We all have a right to the law, but something is going very wrong with our system of justice when journalists fear to report on the business interests of the super-rich or feel bullied to print corrections to stories they believe to be true. For the oligarchs, it is win-win. Their pockets are among the deepest in the world. Vast legal bills don’t bother them. They have the satisfaction of watching writers and publishers tied up in the knots and expense of legal dispute for months and months. They may get an apology or correction. They may not. But they have got in the way of publishing, exacted an emotional and economic toll on the defendants and demonstrated to others the dangers of investigating further. This is lawfare. It needs to stop.
Sitting next to Tom Burgis in the high court last week, I was reminded of lawfare’s human cost.
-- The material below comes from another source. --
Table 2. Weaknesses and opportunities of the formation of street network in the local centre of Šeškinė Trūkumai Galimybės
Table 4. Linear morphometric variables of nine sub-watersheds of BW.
The complaint against his book was ludicrous and Burgis is himself no stranger to courtrooms, but he was visibly shaken by the experience. It came after months of wrangling with lawyers from Taylor Wessing, defending his choice of words, his evidence. ENRC had also issued subpoenas against HarperCollins US in a futile attempt to ferret out Burgis’ sources, again wasting tens of thousands of pounds. Writing the book had brought him hazards enough, with research trips to Kazakhstan to investigate a massacre, to Africa to gather evidence of suspicious deaths linked to corruption, to Moscow to meet the mafia. Once home, he discovered that he had been subjected to surveillance.
All the sweeter, then, to have emerged from both cases victorious. The Belton cases were settled with a small number of changes to the book that would be imperceptible to most readers and represent a massive climbdown by those who had complained. We paid a donation to a charity of our choosing to acknowledge one piece of misreporting over the initial ownership of Abramovich’s Sibneft oil producer. No costs or damages were paid, and the Burgis case was dismissed out of hand.
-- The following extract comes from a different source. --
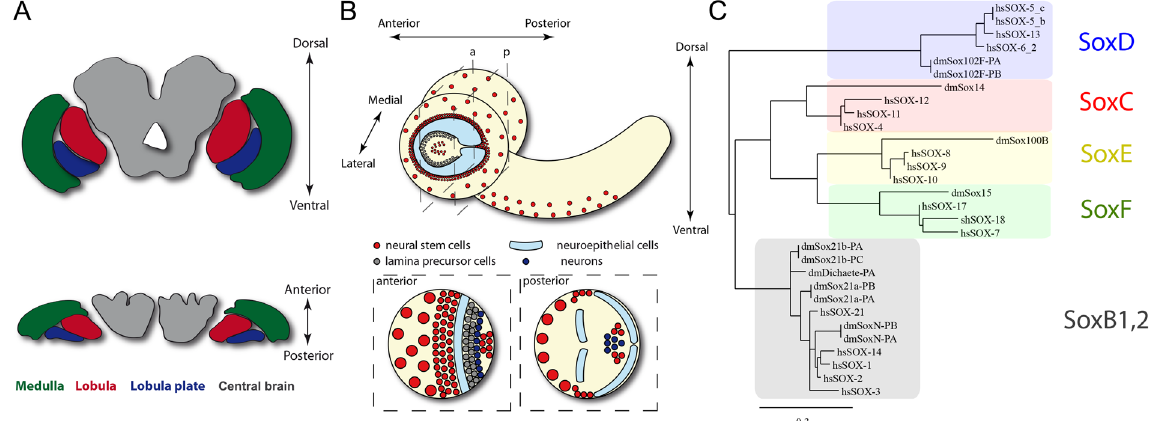
Figure 1. The Drosophila brain and the Sox family of transcription factors. ( A ) Schematic representation of the Drosophila melanogaster adult brain. The optic lobe medulla (green), lobula (red) and lobula plate (blue) neuropils are represented. The neuronal cell bodies are located in the periphery of the brain and not in the neuropils. ( B ) Diagram of the larval brain showing and anterior and posterior sections of a brain lobe. Neuroepithelial cells are shown in cyan, neural stem cells (neuroblasts) in red, lamina precursor cells (LPCs) in gray and neurons in blue. ( C ) Phylogenetic analysis of the human and Drosophila Sox family of transcription factors. The two isoforms of Sox102F/SoxD cluster with human SoxD members: SOX-5, SOX-6 and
HarperCollins and News Corp have been robust throughout, backing these two authors to the hilt and placing our considerable legal resources at their disposal. Fighting off the oligarchs would have been impossible without this. Practitioners of lawfare have, I suspect, become accustomed to writers and publishers quickly conceding. But at HarperCollins, news is part of our DNA. We will continue to find and publish investigative writing that probes the business interests of the rich and powerful. Or anything else that we believe to be in the public interest.
What must happen next—and urgently—is a reform of the law. Justice secretary Dominic Raab has announced an intention to introduce measures to prevent those “close to Putin” coming to the UK “to bankrupt people who shine a light on his excesses”. MPs such as Liam Byrne, David Davis and Bob Seely have been campaigning for the same in the House of Commons. It is time to stop writers and publishers being sued into silence, and to bring an end to this abuse of our courts.
Tom Burgis’ Kleptopia: How Dirty Money is Conquering the World (9780008308384, £9.99) and Caroline Belton’s Putin’s People: How the KGB Took Back Russia and Then Took on the West (9780007578818, £9.99) are published by William Collins.